[[ PROVIDED RECORDS open ]]

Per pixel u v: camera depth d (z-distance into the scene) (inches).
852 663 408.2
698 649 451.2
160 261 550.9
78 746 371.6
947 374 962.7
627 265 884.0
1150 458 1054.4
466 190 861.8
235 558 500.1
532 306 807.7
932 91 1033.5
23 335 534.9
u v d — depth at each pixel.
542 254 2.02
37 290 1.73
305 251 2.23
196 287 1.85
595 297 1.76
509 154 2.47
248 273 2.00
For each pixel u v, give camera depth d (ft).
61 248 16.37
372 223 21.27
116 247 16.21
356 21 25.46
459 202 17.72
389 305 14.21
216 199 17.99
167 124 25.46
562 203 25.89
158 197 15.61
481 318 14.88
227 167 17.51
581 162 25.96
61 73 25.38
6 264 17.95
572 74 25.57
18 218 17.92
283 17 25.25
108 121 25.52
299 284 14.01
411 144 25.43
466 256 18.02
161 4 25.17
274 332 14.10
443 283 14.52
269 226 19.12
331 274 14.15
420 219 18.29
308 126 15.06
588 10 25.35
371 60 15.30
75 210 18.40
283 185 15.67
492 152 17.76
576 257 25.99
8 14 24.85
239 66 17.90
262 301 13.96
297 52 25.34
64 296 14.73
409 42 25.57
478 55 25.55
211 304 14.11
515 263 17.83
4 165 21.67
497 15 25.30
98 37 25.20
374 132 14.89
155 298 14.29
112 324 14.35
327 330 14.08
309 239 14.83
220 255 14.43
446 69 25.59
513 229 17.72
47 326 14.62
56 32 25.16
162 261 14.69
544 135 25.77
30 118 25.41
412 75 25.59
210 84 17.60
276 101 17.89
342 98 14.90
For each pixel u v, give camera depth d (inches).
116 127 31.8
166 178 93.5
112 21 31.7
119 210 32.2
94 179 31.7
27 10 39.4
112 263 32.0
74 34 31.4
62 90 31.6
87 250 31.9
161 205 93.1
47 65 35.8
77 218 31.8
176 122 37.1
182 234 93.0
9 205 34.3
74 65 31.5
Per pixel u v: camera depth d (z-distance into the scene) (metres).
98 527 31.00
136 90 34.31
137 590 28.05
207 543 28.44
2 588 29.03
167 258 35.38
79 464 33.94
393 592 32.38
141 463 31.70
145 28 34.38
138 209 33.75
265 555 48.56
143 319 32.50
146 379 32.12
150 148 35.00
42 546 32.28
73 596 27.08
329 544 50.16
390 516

[[ PROVIDED RECORDS closed ]]

§ EXERCISE DIRECTIONS: For this exercise, write all the records out again exactly.

§ ANSWER TO THE PROBLEM:
Per pixel u v: camera depth d (z-distance into the scene) (inches).
852 663 408.2
698 649 451.2
160 261 550.9
78 746 371.6
947 374 962.7
627 265 884.0
1150 458 1054.4
466 190 861.8
235 558 500.1
532 306 807.7
932 91 1033.5
23 335 534.9
u v d — depth at each pixel.
542 254 2.02
37 290 1.73
305 251 2.23
196 287 1.85
595 297 1.76
509 154 2.47
248 273 2.00
For each pixel u v, give camera depth d (ft).
61 248 16.37
372 223 21.27
116 247 16.21
356 21 25.46
459 202 17.72
389 305 14.21
216 199 17.99
167 124 25.46
562 203 25.89
158 197 15.61
481 318 14.88
227 167 17.51
581 162 25.96
61 73 25.38
6 264 17.95
572 74 25.57
18 218 17.92
283 17 25.25
108 121 25.52
299 284 14.01
411 144 25.43
466 256 18.02
161 4 25.17
274 332 14.10
443 283 14.52
269 226 19.12
331 274 14.15
420 219 18.29
308 126 15.06
588 10 25.35
371 60 15.30
75 210 18.40
283 185 15.67
492 152 17.76
576 257 25.99
8 14 24.85
239 66 17.90
262 301 13.96
297 52 25.34
64 296 14.73
409 42 25.57
478 55 25.55
211 304 14.11
515 263 17.83
4 165 21.67
497 15 25.30
98 37 25.20
374 132 14.89
155 298 14.29
112 324 14.35
327 330 14.08
309 239 14.83
220 255 14.43
446 69 25.59
513 229 17.72
47 326 14.62
56 32 25.16
162 261 14.69
544 135 25.77
30 118 25.41
412 75 25.59
210 84 17.60
276 101 17.89
342 98 14.90
For each pixel u v, give camera depth d (inches).
116 127 31.8
166 178 93.5
112 21 31.7
119 210 32.2
94 179 31.7
27 10 39.4
112 263 32.0
74 34 31.4
62 90 31.6
87 250 31.9
161 205 93.1
47 65 35.8
77 218 31.8
176 122 37.1
182 234 93.0
9 205 34.3
74 65 31.5
Per pixel u v: camera depth d (z-distance into the scene) (metres).
98 527 31.00
136 90 34.31
137 590 28.05
207 543 28.44
2 588 29.03
167 258 35.38
79 464 33.94
393 592 32.38
141 463 31.70
145 28 34.38
138 209 33.75
265 555 48.56
143 319 32.50
146 379 32.12
150 148 35.00
42 546 32.28
73 596 27.08
329 544 50.16
390 516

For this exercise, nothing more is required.